■ Short task
Revise the entries from the line containing "locality: Shackleford Jetty, Shackleford" down through the last entry, swapping "collectors" for "collected by" and leaving everything else unchanged.

Saved data entries:
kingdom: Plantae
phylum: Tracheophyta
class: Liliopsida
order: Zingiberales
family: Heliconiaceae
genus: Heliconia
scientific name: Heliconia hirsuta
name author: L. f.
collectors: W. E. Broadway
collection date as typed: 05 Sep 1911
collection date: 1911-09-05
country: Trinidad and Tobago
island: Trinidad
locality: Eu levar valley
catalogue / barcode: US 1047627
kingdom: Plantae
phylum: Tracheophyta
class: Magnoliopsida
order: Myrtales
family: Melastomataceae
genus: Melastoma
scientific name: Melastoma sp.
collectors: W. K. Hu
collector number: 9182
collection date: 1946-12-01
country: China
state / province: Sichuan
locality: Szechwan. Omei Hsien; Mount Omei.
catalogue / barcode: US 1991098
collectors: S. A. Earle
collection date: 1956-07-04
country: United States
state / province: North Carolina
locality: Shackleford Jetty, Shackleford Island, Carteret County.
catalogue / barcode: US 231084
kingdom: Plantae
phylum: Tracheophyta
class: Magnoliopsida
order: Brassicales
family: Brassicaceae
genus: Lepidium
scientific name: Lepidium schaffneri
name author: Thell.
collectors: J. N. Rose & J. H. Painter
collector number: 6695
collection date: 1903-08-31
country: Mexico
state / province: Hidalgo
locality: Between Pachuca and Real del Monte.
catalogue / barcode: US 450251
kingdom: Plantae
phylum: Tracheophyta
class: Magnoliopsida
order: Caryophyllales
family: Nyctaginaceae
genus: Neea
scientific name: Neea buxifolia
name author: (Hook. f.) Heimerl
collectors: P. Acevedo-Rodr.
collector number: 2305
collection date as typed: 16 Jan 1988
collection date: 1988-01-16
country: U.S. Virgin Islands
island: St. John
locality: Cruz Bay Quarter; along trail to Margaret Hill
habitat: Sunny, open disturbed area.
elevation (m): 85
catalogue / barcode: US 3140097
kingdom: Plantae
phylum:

■ Complete output
locality: Shackleford Jetty, Shackleford Island, Carteret County.
catalogue / barcode: US 231084
kingdom: Plantae
phylum: Tracheophyta
class: Magnoliopsida
order: Brassicales
family: Brassicaceae
genus: Lepidium
scientific name: Lepidium schaffneri
name author: Thell.
collected by: J. N. Rose & J. H. Painter
collector number: 6695
collection date: 1903-08-31
country: Mexico
state / province: Hidalgo
locality: Between Pachuca and Real del Monte.
catalogue / barcode: US 450251
kingdom: Plantae
phylum: Tracheophyta
class: Magnoliopsida
order: Caryophyllales
family: Nyctaginaceae
genus: Neea
scientific name: Neea buxifolia
name author: (Hook. f.) Heimerl
collected by: P. Acevedo-Rodr.
collector number: 2305
collection date as typed: 16 Jan 1988
collection date: 1988-01-16
country: U.S. Virgin Islands
island: St. John
locality: Cruz Bay Quarter; along trail to Margaret Hill
habitat: Sunny, open disturbed area.
elevation (m): 85
catalogue / barcode: US 3140097
kingdom: Plantae
phylum:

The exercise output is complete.